The needs of the wool industry must be fully accounted for in the upcoming Brexit negotiations, according to British Wool Marketing Board chairman Ian Buchanan.
He cautioned against a change in trading conditions that would impact on the export of wool.
“China is a major destination for British wool,” he said.
“Currently, the tariffs associated with the export of product to that market are relatively small. So we need to ensure these trading conditions remain unchanged, once Brexit becomes a reality.”
Mr Buchanan confirmed that the recent weakening of sterling on the world’s money markets, the so-called Brexit effect, is helping to maintain UK wool prices at the present time.

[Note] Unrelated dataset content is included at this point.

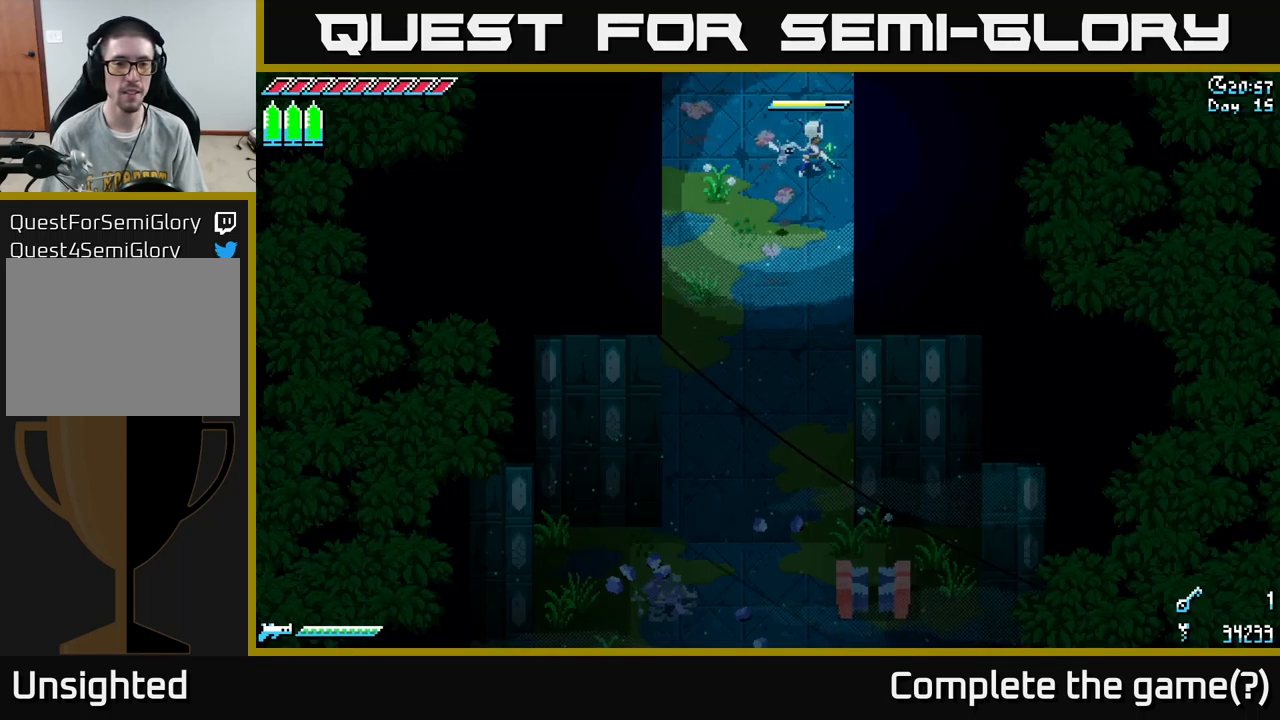
{"buttons": ["X"], "left_stick": "up", "right_stick": "center", "events": [[67, "left_stick", "up"]]}
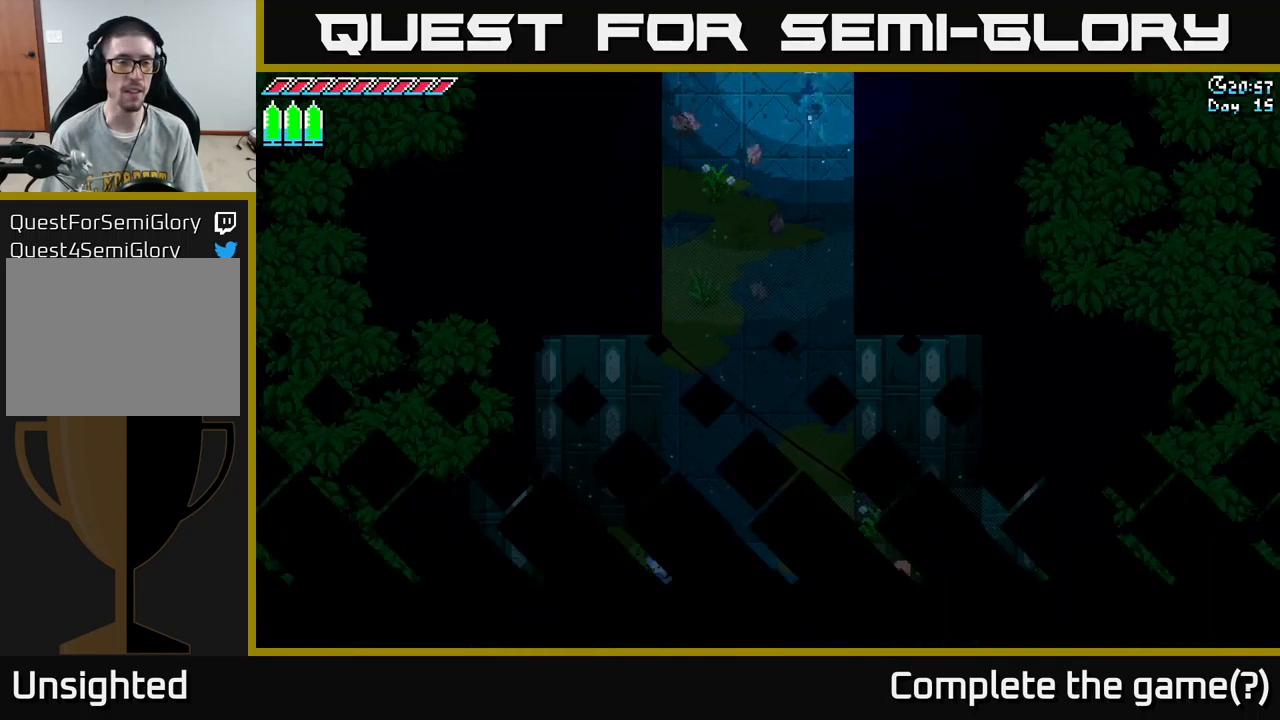
{"buttons": [], "left_stick": "up-left", "right_stick": "center", "events": [[50, "left_stick", "up-left"], [300, "left_stick", "center"], [434, "X", "up"], [450, "left_stick", "up-left"]]}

“We certainly have a currency advantage over the likes of New Zealand at the present time,” he said.
Mr Buchanan admitted that prices paid at the most recent wool board auctions had softened to an extent.
“This reflects the drop in UK consumer confidence post-Brexit. We have also seen a continued cooling of the Chinese economy with an accompanying swing in Chinese fashion away from our finer micron wool to merino types.
“While we cannot directly influence global prices, we will be seeking to handle producers’ wool more cost effectively year after year to maximise their proceeds.”
Mr Buchanan said that enhancing efficiency levels throughout the board’s entire operation is a key a priority moving forward.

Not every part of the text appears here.